**DIRECTIVE 1**
From the overseas jurisdictions notice, quote word for word the part that opens with the words containing "of interstate or" and closes with "from any Restricted Jurisdiction.".
**DIRECTIVE 2**
According to the overseas jurisdictions notice, whom should a Shareholder who remains in any doubt consult?

Overseas jurisdictions
Unless otherwise determined by the Offeror or required by the
Code and permitted by applicable law and regulation, the Increased
Mandatory Cash Offer is not being made, directly or indirectly, in
or into, or by the use of the mails of, or by any means or
instrumentality (including, without limitation, by mail,
telephonically or electronically by way of internet or otherwise)
of interstate or foreign commerce of, or by any facilities of a
national, state or other securities exchange of, any Restricted
Jurisdiction, and the Increased Mandatory Cash Offer may not be
accepted by any other such use, means, instrumentality or facility
from or within any Restricted Jurisdiction. Accordingly, unless
otherwise determined by the Offeror or required by the Code and
permitted by applicable law and regulation, copies of this
announcement and any other documents related to the Increased
Mandatory Cash Offer are not being, and must not be, directly or
indirectly, mailed or otherwise forwarded, distributed or sent in,
into or from any Restricted Jurisdiction.
The release, publication or distribution of this announcement in
jurisdictions other than the United Kingdom may be restricted by
law and/or regulation and therefore any persons who are subject to
the laws and regulations of any jurisdiction other than the United
Kingdom should inform themselves about, and observe, any applicable
requirements. Any failure to comply with the applicable
requirements may constitute a violation of the laws and/or
regulations of any such jurisdiction. If any Shareholder remains in
any doubt, such Shareholder should consult his professional adviser
in the relevant jurisdiction.

Element location data
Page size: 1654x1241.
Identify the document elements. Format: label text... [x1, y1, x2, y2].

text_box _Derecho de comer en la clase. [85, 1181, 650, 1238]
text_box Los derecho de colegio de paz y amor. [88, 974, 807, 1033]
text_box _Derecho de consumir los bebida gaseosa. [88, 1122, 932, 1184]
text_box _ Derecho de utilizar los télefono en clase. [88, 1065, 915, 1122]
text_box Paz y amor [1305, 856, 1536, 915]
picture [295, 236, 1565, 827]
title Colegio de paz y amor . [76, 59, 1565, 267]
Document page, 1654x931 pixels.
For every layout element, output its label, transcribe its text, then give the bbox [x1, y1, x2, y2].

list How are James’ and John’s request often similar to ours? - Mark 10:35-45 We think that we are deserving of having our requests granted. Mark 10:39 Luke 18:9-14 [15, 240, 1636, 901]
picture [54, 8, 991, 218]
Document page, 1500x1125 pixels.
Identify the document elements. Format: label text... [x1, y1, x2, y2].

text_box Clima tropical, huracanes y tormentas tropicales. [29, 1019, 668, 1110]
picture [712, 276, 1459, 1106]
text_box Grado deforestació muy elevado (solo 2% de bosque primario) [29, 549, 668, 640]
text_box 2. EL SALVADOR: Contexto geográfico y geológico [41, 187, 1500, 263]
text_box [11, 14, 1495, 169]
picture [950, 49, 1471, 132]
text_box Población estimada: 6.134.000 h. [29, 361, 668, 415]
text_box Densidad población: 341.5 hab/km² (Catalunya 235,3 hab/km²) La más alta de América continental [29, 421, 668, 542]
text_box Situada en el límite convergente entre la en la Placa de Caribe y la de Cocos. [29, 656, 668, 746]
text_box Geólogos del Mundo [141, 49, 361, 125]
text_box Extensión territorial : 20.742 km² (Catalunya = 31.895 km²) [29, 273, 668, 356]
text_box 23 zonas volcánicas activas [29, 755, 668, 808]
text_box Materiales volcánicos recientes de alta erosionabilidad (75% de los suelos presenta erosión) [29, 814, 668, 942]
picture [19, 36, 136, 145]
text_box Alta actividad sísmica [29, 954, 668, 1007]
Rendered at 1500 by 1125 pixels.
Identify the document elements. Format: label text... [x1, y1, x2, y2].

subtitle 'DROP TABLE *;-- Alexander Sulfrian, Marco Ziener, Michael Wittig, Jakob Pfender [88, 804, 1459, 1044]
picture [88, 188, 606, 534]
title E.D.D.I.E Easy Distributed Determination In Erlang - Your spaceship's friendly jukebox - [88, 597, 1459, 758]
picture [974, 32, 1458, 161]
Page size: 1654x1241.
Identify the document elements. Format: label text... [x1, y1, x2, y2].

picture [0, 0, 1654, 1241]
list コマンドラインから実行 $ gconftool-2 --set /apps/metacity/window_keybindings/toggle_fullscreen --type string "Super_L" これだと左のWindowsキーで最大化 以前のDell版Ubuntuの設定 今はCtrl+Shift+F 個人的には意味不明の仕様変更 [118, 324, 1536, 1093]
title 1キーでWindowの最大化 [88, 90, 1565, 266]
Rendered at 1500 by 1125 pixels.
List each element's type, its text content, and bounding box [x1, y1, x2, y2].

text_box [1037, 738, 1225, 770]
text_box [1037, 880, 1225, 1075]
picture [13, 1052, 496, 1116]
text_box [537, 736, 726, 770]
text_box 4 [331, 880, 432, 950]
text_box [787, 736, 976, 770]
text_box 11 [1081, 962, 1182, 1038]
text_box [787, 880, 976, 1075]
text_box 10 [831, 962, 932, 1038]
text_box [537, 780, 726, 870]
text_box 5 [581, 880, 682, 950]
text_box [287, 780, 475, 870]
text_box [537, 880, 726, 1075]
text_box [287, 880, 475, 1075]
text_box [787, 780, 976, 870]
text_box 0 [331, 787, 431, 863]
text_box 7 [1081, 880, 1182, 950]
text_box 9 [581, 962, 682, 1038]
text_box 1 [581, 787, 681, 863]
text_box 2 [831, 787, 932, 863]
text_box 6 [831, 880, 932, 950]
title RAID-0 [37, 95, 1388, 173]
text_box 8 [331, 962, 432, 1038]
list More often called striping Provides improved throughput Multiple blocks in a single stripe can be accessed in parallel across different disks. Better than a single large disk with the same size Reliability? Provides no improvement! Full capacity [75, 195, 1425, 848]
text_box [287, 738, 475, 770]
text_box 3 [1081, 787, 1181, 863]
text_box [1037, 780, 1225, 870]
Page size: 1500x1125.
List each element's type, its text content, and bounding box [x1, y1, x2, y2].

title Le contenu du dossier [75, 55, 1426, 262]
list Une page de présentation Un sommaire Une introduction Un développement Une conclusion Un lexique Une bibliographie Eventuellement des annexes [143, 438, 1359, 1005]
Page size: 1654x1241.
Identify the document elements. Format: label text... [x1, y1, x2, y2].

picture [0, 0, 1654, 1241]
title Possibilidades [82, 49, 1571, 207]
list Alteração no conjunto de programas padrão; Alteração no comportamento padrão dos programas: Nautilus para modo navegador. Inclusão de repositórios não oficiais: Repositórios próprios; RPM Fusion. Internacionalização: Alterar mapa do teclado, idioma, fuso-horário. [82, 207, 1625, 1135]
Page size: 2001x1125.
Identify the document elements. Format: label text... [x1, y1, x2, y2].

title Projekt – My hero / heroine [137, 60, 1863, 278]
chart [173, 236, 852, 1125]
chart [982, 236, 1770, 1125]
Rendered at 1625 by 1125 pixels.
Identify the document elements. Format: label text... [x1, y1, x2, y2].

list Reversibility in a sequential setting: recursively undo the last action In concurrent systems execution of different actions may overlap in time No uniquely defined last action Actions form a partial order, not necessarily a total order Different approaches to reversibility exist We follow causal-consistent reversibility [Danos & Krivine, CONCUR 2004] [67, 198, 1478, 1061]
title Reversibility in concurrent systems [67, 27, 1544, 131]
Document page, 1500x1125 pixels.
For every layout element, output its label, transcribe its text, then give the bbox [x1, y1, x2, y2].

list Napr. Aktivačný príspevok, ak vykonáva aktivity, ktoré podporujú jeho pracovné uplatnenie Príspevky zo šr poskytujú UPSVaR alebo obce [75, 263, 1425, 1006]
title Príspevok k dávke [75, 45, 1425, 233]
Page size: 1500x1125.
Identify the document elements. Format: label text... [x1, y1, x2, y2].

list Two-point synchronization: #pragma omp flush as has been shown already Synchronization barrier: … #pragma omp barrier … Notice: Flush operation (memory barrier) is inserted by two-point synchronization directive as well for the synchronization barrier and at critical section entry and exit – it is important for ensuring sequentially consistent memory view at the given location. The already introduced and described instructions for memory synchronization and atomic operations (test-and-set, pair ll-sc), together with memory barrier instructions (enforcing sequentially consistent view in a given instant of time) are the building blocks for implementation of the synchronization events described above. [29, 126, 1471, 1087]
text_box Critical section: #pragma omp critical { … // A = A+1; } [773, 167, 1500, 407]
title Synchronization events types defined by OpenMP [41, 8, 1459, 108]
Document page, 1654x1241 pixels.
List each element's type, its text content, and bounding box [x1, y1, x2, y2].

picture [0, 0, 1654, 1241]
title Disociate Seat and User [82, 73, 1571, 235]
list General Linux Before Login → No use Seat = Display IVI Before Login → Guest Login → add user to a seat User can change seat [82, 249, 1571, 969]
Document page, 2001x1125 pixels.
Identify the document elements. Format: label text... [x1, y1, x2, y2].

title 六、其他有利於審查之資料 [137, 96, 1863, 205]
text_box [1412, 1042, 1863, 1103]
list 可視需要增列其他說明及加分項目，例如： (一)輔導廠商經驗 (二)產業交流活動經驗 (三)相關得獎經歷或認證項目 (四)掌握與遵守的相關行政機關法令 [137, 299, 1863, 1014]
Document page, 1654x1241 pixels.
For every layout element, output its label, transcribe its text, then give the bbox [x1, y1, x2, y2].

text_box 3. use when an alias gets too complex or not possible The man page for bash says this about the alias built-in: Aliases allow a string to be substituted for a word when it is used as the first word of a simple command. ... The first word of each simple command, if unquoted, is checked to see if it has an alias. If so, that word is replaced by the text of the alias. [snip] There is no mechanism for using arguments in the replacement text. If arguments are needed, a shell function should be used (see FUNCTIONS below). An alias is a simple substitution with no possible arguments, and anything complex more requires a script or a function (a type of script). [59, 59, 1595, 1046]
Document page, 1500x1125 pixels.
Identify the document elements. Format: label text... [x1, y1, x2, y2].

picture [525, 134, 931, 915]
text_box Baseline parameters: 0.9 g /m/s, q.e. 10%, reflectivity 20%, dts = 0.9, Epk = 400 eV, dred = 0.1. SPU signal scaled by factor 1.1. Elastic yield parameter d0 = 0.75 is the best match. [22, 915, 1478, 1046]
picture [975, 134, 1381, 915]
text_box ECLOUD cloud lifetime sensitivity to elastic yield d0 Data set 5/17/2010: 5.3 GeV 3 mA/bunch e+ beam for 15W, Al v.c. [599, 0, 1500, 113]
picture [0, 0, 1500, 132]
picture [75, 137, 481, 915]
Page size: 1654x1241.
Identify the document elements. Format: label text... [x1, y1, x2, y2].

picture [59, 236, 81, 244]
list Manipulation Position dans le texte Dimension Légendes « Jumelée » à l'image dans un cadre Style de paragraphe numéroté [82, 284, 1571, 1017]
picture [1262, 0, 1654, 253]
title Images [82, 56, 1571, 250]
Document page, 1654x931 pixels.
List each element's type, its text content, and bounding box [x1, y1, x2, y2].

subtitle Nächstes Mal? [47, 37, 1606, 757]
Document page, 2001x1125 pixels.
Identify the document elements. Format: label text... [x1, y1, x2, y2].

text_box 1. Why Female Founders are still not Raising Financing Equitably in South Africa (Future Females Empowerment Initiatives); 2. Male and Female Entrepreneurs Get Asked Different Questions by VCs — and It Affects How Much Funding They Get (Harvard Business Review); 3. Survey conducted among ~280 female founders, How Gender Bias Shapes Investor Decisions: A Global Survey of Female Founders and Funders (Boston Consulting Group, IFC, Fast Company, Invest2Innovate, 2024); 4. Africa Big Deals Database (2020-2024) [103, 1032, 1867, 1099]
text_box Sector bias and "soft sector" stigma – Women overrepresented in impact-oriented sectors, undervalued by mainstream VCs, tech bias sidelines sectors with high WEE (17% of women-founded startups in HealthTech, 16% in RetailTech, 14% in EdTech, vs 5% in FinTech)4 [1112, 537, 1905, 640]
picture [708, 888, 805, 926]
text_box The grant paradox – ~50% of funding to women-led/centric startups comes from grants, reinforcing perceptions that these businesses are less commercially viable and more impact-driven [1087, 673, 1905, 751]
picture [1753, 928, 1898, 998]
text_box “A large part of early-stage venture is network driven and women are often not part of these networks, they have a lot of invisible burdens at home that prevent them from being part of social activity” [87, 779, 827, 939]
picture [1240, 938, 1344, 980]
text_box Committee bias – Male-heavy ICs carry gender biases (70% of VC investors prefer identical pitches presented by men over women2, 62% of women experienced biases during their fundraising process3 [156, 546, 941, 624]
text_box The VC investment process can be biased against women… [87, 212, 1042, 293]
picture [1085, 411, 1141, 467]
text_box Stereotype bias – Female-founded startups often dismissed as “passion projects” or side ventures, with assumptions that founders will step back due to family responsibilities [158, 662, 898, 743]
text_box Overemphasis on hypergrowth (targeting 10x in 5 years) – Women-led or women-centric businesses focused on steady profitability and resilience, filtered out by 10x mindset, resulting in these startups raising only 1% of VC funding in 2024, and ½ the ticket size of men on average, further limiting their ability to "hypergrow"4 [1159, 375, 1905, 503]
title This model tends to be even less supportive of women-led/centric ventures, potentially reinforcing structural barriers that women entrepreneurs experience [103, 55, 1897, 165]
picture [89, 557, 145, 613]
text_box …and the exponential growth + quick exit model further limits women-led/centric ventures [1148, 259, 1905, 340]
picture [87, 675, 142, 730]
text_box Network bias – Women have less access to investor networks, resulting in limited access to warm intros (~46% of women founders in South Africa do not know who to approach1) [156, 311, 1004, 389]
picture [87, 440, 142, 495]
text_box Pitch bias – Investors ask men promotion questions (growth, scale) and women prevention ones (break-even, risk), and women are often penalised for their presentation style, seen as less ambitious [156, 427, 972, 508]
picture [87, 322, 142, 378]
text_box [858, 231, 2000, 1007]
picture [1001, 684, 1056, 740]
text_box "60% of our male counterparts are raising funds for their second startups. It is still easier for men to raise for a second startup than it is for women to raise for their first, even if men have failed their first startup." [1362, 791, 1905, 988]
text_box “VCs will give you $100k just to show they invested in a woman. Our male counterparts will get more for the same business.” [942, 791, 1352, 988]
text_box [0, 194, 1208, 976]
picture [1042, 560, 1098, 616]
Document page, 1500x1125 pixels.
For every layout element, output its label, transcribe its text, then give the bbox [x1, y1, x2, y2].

**WRITTEN SOLUTION 1**
of interstate or foreign commerce of, or by any facilities of a
national, state or other securities exchange of, any Restricted
Jurisdiction, and the Increased Mandatory Cash Offer may not be
accepted by any other such use, means, instrumentality or facility
from or within any Restricted Jurisdiction. Accordingly, unless
otherwise determined by the Offeror or required by the Code and
permitted by applicable law and regulation, copies of this
announcement and any other documents related to the Increased
Mandatory Cash Offer are not being, and must not be, directly or
indirectly, mailed or otherwise forwarded, distributed or sent in,
into or from any Restricted Jurisdiction.

**WRITTEN SOLUTION 2**
A professional adviser in the relevant jurisdiction.